Work to complete :: A full, word-for-word copy of the listing below is needed; leave the images out of it.

Data segment ::
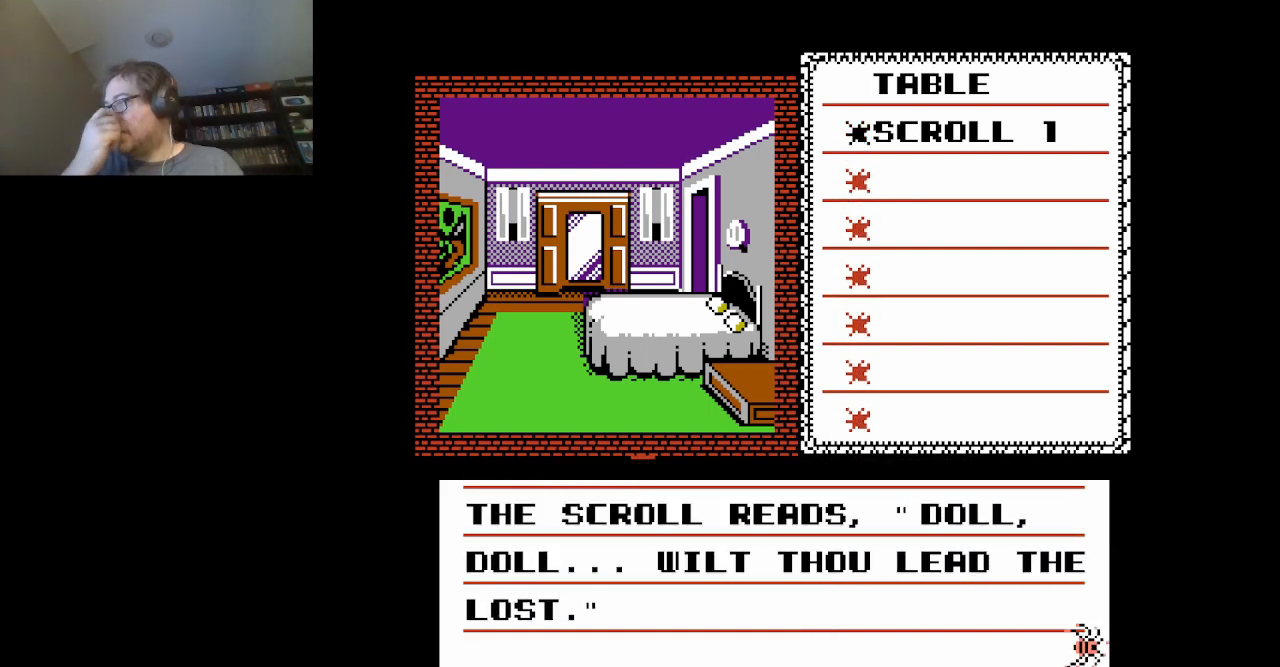
{"buttons": [], "events": []}
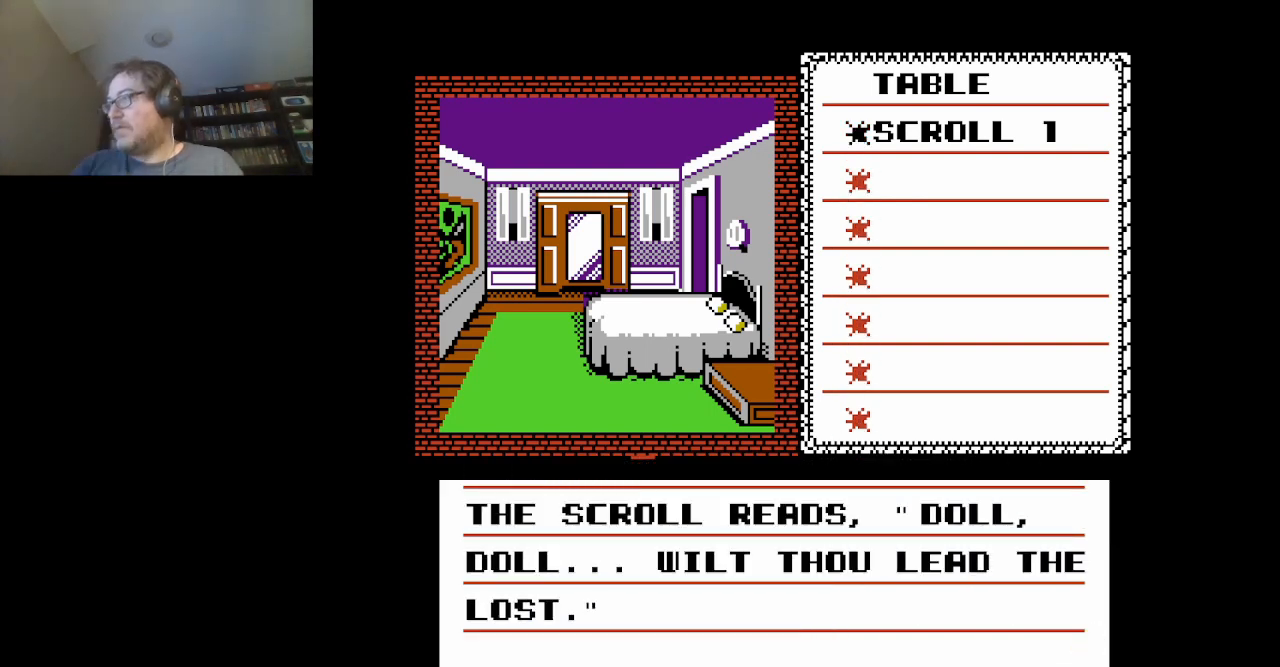
{"buttons": [], "events": [[292, "A", "down"], [417, "A", "up"]]}
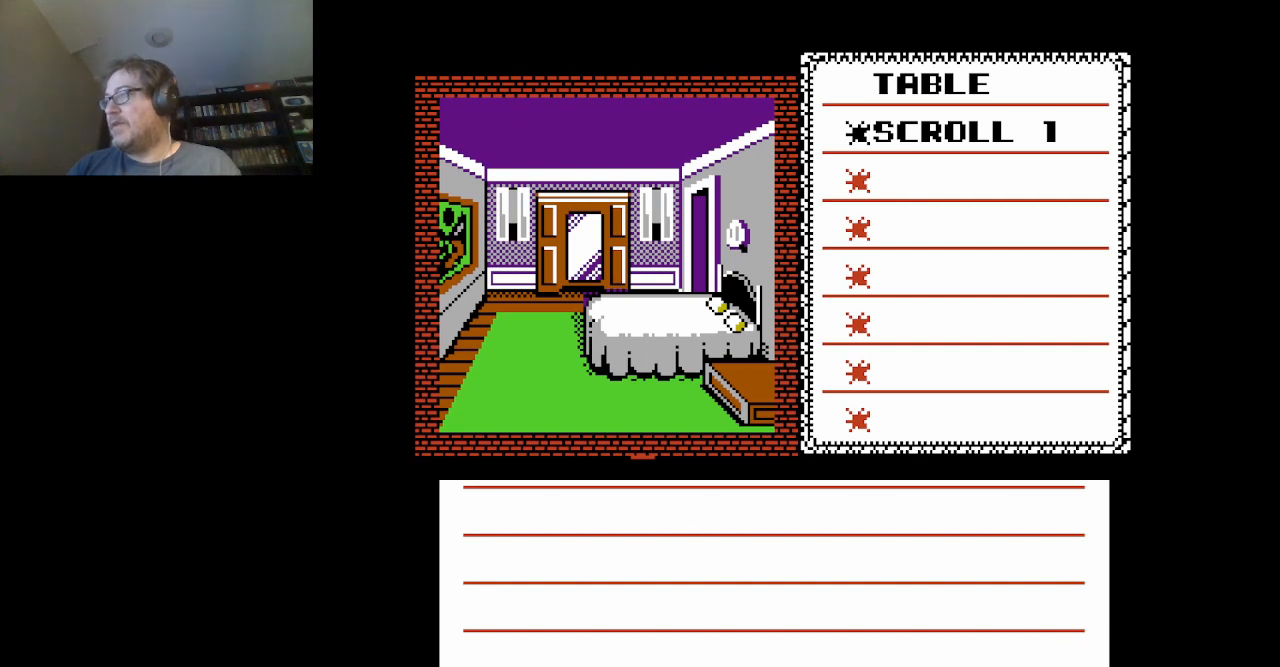
{"buttons": ["A"], "events": [[376, "A", "down"]]}
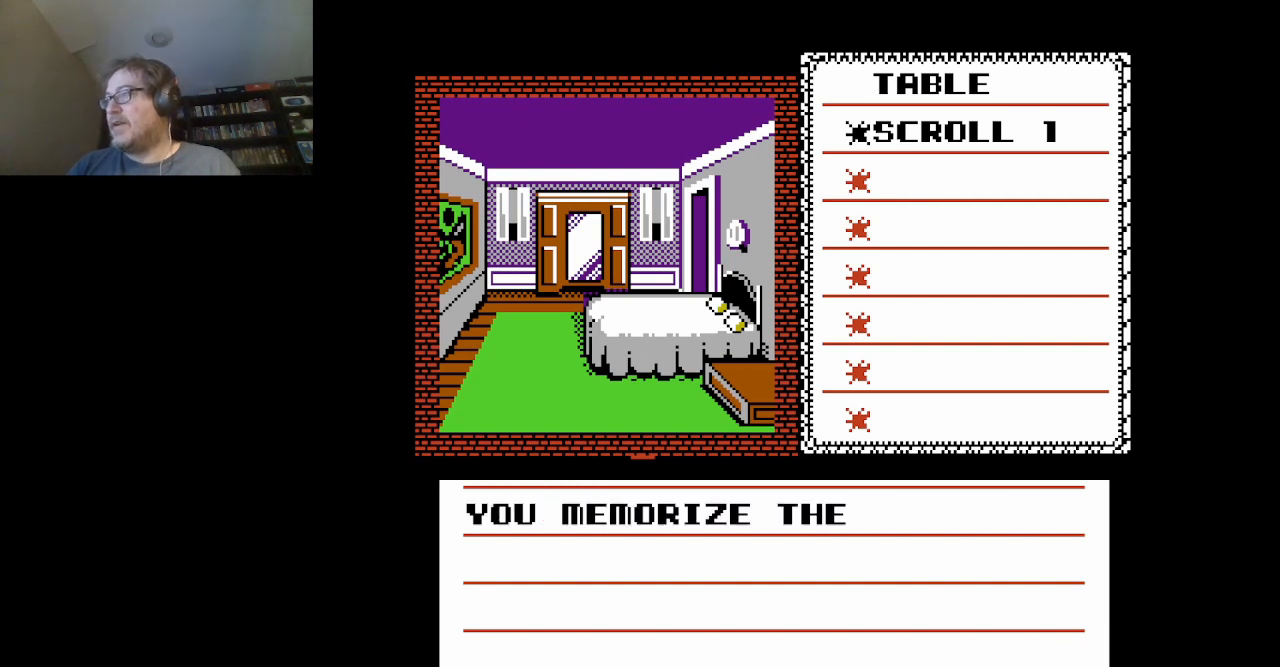
{"buttons": [], "events": [[167, "A", "up"]]}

Result ::
{"buttons": [], "events": []}
{"buttons": [], "events": [[292, "A", "down"], [417, "A", "up"]]}
{"buttons": ["A"], "events": [[376, "A", "down"]]}
{"buttons": [], "events": [[167, "A", "up"]]}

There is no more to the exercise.